Design Considerations

  • Consider the power source; the position and length of the lever arm determine the torque produced.
  • Too much weight may prevent the mousetrap car from moving; weight will also affect the car's momentum.
  • Use CAUTION when handling mousetraps (mousetrap hammers snap at 70mph).


  • Robolab kit
  • Mousetrap
  • Kevlar string
  • Tape


  1. Brainstorm possible designs for a mousetrap car.
  2. Sketch the design on paper.
  3. Construct the design based on the sketch.
  4. The mousetrap may be attached to the car by tape (try not to use excessive amounts of tape; all tape should be removed from the Lego parts before leaving).
  5. Load the mousetrap by winding the string around the drive axle.
  6. Once the design is ready, position the vehicle behind the starting line and release it.
  7. Once the vehicle comes to a stop, the current distance may be kept or quick modifications may be made and additional trials attempted. Each design is allowed up to three trials if time permits.
  8. Before leaving the room, the mousetrap car must be disassembled and all tape must be removed from the Lego parts.


Individual Lab Report

Follow the lab report guidelines laid out in the page called Specifications for Writing Your Lab Reports in the Technical Communication section of this manual. The following discussion points should be addressed in the appropriate section of the lab report:

  • Discuss the advantages and disadvantages of the design.
  • Discuss the characteristics of the design that won the competition.
  • Include spreadsheet with every team's results. Describe the results and talk about other designs in the class.

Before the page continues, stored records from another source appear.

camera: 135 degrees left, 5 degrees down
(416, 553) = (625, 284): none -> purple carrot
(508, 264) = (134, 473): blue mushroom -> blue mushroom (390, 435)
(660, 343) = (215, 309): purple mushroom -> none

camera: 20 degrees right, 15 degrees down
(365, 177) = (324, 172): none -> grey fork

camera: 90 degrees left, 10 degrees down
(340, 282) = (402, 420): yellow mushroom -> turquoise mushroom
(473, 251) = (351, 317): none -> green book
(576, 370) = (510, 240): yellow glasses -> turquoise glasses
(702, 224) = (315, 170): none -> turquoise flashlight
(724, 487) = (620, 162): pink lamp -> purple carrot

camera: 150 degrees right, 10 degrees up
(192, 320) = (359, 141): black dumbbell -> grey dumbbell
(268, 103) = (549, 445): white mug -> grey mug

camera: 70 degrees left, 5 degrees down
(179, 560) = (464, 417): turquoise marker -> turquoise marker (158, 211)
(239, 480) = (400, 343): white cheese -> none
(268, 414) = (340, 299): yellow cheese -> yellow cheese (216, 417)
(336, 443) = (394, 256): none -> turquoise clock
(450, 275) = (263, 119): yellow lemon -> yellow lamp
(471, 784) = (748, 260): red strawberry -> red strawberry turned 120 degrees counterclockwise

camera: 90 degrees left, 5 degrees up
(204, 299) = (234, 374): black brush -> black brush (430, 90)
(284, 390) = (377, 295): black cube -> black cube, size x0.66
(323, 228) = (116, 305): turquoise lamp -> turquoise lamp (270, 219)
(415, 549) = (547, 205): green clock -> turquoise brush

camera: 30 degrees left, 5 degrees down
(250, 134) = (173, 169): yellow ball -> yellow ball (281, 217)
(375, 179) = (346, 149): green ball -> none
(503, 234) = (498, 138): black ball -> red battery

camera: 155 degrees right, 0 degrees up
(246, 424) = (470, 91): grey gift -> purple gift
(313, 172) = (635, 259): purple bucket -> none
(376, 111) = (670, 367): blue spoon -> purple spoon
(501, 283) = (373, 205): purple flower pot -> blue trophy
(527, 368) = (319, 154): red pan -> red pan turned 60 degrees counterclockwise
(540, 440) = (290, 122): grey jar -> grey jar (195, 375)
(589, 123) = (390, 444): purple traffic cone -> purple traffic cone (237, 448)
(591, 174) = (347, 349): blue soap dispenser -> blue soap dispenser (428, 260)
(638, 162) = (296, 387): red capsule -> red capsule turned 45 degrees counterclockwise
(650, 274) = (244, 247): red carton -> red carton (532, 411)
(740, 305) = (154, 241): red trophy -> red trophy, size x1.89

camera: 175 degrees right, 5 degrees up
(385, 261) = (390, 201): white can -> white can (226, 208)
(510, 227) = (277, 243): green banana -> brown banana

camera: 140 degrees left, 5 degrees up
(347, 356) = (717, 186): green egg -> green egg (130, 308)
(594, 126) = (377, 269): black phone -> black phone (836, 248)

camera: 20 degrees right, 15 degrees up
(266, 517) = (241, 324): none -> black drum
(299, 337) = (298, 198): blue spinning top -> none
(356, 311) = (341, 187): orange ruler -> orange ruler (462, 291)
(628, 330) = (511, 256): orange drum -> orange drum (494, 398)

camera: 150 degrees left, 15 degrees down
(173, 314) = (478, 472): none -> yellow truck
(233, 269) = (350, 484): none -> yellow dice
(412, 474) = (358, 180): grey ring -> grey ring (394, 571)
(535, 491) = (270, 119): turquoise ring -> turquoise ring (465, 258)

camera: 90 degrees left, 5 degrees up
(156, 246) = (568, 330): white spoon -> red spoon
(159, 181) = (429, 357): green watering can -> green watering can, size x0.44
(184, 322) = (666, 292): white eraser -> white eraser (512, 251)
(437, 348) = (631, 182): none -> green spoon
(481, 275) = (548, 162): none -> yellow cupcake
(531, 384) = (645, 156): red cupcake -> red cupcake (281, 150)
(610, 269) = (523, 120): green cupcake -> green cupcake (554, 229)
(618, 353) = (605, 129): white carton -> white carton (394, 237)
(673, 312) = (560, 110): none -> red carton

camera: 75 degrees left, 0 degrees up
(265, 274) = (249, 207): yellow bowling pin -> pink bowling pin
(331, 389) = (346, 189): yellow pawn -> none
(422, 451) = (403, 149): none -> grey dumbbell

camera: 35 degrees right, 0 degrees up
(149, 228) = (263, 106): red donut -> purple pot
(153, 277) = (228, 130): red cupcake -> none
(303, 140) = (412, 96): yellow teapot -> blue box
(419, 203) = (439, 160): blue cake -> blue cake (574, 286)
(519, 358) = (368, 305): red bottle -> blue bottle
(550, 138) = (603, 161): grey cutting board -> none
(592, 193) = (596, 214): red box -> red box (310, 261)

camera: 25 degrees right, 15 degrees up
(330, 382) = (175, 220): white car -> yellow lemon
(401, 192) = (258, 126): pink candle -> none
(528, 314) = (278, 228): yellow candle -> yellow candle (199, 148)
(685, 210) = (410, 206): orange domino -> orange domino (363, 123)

Extra credit will be awarded to the winner of the competition as described in the EG1003 Grading Policy. Make sure to get the sketch of the design signed by the TA. Get a photo of the design and attach it to the lab report.

Remember: Lab notes must be taken. Experimental details are easily forgotten unless written down. EG1004 Lab Notes Paper can be downloaded and printed from the EG1004 Website. Use the lab notes to write the Procedure section of the lab report. At the end of each lab, a TA will scan the lab notes and upload them to the Lab Documents section of the EG1004 Website. One point of extra credit is awarded if the lab notes are attached at the end of the lab report. Keeping careful notes is an essential component of all scientific practice.

PowerPoint Presentation (EGED I Only)

Follow the presentation guidelines laid out in the page called EG1003 Lab Presentation Format in the Introduction to Technical Presentations section of this manual.